Habits of the Heart

Is it possible that our besetting sins beset us because we prefer to lop their tops off to getting to the root of the problem? I have been wondering of late why we are so prone, in the midst of complicated circumstances, to hand out white hats to our side and black hats to the other. With respect to Israel and Gaza we have both sides insisting that they are innocent of wrongdoing, and everything is the fault of the other. Now I’m not one to assume that any time there is disagreement that both sides must be equally at fault. That said, there’s only been one time in all history where there was conflict between sinners and the One without sin. In that conflict the One without sin redeemed we sinners who rest in Him.

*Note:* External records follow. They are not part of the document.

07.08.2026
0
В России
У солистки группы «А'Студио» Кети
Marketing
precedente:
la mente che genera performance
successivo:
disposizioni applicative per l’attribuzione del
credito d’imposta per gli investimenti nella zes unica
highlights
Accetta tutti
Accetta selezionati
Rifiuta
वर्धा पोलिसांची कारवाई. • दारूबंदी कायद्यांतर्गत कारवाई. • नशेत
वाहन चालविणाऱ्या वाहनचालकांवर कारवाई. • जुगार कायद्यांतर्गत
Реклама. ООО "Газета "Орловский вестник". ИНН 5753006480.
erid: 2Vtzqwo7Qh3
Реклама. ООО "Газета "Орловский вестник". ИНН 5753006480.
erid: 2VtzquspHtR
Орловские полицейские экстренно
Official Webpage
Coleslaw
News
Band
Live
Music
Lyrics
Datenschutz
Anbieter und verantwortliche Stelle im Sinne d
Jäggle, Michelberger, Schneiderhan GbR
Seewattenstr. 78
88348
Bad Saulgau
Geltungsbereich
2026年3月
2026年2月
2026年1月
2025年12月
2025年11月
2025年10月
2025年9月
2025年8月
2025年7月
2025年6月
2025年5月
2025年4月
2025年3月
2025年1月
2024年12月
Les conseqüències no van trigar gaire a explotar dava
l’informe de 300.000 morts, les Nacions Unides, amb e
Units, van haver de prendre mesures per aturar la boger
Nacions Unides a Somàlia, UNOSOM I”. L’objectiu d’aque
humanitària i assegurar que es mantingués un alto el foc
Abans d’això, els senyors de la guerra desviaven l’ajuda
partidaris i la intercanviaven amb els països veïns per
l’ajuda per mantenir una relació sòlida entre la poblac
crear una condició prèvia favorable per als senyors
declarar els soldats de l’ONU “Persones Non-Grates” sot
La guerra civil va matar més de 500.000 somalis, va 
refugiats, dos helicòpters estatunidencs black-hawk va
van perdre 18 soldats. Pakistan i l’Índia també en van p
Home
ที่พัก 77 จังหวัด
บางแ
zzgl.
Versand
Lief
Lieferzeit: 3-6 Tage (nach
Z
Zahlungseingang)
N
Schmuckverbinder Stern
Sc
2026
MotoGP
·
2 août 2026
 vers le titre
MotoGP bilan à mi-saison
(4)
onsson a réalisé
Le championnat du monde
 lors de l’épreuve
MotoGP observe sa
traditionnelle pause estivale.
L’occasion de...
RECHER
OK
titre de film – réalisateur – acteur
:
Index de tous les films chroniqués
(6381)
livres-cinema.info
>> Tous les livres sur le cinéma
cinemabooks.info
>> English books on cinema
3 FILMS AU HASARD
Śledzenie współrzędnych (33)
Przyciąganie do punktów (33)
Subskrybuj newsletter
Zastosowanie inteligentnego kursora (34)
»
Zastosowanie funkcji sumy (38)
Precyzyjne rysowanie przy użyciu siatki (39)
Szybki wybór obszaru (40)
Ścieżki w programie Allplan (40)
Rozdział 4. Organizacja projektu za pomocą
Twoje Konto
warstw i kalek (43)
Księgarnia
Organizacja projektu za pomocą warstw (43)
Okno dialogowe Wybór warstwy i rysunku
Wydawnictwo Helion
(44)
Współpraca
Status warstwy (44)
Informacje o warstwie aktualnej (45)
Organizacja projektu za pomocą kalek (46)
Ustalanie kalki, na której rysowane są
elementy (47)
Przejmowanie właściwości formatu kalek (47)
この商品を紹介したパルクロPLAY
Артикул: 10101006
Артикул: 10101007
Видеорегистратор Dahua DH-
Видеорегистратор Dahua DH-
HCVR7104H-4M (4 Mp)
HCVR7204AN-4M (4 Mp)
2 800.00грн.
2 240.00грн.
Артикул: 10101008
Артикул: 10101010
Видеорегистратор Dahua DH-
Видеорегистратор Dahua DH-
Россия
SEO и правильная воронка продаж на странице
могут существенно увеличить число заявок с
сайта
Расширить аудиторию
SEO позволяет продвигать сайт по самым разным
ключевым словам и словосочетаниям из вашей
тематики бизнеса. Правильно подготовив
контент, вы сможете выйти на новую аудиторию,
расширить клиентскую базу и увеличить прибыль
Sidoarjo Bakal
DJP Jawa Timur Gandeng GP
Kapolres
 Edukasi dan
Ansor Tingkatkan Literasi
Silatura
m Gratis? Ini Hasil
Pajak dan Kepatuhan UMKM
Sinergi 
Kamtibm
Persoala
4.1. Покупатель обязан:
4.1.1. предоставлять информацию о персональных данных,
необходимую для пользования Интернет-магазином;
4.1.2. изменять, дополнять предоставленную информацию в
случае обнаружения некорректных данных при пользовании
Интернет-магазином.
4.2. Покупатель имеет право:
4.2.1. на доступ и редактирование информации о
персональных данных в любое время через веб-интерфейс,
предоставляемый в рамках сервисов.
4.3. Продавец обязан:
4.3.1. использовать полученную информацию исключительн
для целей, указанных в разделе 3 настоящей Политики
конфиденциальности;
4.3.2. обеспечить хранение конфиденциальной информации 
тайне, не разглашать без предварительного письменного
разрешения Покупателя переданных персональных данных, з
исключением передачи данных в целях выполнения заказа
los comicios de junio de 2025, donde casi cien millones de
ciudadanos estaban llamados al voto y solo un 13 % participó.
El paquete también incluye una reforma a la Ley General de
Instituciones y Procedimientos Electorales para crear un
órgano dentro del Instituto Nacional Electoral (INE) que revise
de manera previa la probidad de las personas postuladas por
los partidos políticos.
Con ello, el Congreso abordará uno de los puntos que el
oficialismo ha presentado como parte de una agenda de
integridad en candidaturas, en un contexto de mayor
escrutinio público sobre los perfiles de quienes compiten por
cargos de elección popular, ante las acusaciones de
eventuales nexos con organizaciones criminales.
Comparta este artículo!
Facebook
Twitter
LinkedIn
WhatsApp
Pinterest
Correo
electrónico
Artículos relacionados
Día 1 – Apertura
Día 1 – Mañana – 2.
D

It is not my intent to settle the relative guilt of the warring parties in the middle east. Rather I want to suggest that when it comes to our response to the conflict the problem is less who is wrong, more that we are so quick to respond emotionally without knowing all the facts. If I respond to this conflict out of emotion, chances are good that I have done the same with respect to Russia and Ukraine, with the grumbling congregants and the pastor, between my political party and the opposing political party, between the one gossiping to you and the one being gossiped about. The problem may be violence in the middle east, but my problem is being led by my emotions.

There is something profoundly satisfying about moral umbrage. We put on our prophet’s mantle and thunder against those other evil people. Add to that the postmodern victim hunger, that as we identify with those whom we’ve given the white hates we position ourselves as fellow victims of those to whom we’ve given the black hats. We get to wallow in our own self-perceived innocence, thinking ourselves morally clean because we’ve never crammed two million people into an open air prison, or we’ve never parasailed into a neighboring country to kill old women and take children hostage.

This is not moral equivalence however. I’m quite confident that on the day of judgment Hamas and Israel will not get equal scores. That said, He is the only one we should trust to give the right score. Neither am I arguing that in the face of evil we do nothing. I am instead suggesting that what we do a. is in submission to God’s Word and b. is done while undergirded with a sure confidence that in the end the Judge of all the earth will do rightly. I can be sad for all victims of the violence, disappointed in all those who cause the violence without letting my emotions get away from me and without arrogantly assuming that I know the precise measure of everyone else’s guilt.

May God give us the wisdom to know how to act, and the humility to know that in the middle east, in eastern Europe, in our troubled local church, in our circle of friends, the problem is we’re all sinners. May He likewise give us the faith to know He is washing us, bringing all things under subjection and reigns absolutely and unchangeably.